Das wird die Opposition gegen solche „Rettungspakete“ innerhalb der Koalition sicher nicht verringern. Jedes einzelne droht zu einem Tauziehen zu werden. Die rechten Gegner der EZB-Beschlüsse warnen, dass die EZB ihre Staatsanleihenkäufe möglicherweise fortsetzt, auch wenn die betreffenden Länder ihre Kürzungsauflagen nicht einhalten.

Gift statt Medizin

Es wird beharrlich ignoriert, dass diese Maßnahmen keine Medizin, sondern Gift sind. Die südeuropäischen „Patienten“ werden mit Vorwürfen überschüttet, wenn sie das Gift nicht wie vom „Arzt“ verordnet einnehmen. Und wenn es den „Patienten“ immer schlechter geht, fordern sie eine immer höhere Dosis. Und mit dem Fiskalpakt wird diese giftige Medizin fast allen EU-Ländern verordnet.

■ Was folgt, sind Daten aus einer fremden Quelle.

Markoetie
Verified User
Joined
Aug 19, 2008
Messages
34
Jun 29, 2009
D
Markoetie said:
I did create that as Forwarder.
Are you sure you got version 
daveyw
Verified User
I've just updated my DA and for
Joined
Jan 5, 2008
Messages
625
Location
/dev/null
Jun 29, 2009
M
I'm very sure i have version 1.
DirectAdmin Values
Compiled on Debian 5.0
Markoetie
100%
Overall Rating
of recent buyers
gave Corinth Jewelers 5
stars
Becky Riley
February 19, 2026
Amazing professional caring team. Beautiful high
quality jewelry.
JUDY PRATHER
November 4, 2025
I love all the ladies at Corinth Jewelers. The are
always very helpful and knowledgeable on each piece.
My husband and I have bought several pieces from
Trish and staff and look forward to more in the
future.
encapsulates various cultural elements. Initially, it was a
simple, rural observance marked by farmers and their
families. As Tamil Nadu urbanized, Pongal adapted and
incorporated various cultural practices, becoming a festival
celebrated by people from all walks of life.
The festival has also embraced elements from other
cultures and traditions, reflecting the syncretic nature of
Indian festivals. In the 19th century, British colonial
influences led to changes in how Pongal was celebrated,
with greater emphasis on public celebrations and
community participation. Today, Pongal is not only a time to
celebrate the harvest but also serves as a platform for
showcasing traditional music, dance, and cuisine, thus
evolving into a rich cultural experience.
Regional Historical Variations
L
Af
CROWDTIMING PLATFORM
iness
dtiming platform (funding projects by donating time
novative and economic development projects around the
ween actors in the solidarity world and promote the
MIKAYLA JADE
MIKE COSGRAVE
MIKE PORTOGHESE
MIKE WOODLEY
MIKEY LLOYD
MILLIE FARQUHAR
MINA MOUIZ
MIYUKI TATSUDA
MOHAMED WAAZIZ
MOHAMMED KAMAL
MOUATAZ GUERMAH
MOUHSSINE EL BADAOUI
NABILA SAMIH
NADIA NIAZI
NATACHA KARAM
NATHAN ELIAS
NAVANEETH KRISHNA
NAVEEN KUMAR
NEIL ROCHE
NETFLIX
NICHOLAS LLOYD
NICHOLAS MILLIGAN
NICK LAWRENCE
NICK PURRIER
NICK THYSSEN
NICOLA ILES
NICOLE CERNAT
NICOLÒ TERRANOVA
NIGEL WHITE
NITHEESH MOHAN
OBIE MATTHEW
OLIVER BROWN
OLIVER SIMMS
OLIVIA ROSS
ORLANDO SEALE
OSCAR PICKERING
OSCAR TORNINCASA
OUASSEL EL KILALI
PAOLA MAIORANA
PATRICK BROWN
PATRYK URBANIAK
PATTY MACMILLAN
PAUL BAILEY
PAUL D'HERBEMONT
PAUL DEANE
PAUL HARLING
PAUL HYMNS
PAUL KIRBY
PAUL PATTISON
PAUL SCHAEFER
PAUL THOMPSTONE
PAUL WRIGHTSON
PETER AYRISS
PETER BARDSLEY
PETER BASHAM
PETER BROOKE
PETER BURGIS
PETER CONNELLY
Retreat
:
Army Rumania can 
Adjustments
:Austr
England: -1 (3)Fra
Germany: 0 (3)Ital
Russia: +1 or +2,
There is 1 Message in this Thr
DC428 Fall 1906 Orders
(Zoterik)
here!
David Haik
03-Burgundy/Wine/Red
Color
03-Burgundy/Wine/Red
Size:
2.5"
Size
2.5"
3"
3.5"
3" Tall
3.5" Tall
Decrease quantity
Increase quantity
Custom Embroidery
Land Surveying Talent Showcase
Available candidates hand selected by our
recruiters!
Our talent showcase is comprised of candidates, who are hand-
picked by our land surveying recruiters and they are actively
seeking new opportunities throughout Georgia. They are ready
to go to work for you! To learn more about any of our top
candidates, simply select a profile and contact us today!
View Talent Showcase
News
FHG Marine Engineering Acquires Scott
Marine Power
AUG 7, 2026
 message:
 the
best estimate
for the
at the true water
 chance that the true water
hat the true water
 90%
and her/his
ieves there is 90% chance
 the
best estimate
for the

Die Zahlen sprechen für sich. In Griechenland wird dieses Jahr ein Schrumpfen des Bruttoinlandsprodukts von sieben Prozent erwartet. In Portugal schrumpft die Wirtschaft laut der Hamburger Bank M. M. Warburg 2012 um 3,1 Prozent. Nachdem das Land lange als Kürzungsvorbild gepriesen wurde, werden jetzt wegen einbrechender Steuereinnahmen weitere Sparmaßnahmen verlangt. In Spanien stiegen die faulen Kredite von Juli 2011 bis Juli 2012 von 125 auf 170 Milliarden Euro. In Italien rechnet die Regierung mit einem Schrumpfen der Wirtschaft um 2,4 Prozent dieses Jahr.

Immer mehr Ökonomen befürchten, Frankreich könne auch in den Teufelskreis aus Sozialkahlschlag, geringerer Nachfrage, schrumpfender Wirtschaft, höheren Staatsausgaben und geringeren Steuereinnahmen, zusätzlichem Haushaltsdefizit, neuen staatlichen Kürzungsprogrammen, noch geringerer Nachfrage, weiter schrumpfender Wirtschaft und so weiter geraten.

Zwei kapitalistische Wege

Die EZB-Beschlüsse vom 6. September haben nur zu einer vorübergehenden Beruhigung geführt. Die EZB hat eine weitere Karte zur Euro-Rettung ausgespielt. Sie betreibt jetzt ähnliche Maßnahmen wie sie die britische und die US-Notenbank schon seit Jahren betreiben – ohne dass dies in den USA zu einem stabilen Aufschwung geführt hätte (von Großbritannien ganz zu schweigen).

Angela Merkel laviert. Sie will den Euro verteidigen und zugleich konservative und nationalistische WählerInnen für die Union erhalten.

SPD und Grüne präsentieren sich gerade als die konsequentesten Vertreter des deutschen Kapitals (oder zumindest der Kapitalfraktionen, die von Euro und EU profitieren). Wenn sie sich durchsetzen würden (zum Beispiel bei der nächsten Zuspitzung der Euro-Krise), könnte das dem Euro eine weitere Gnadenfrist verschaffen. Aber die Krise ist so tief, dass sie das deutsche Kapital überfordern würde.

DIE LINKE hat allen Grund, beide kapitalistische Wege abzulehnen.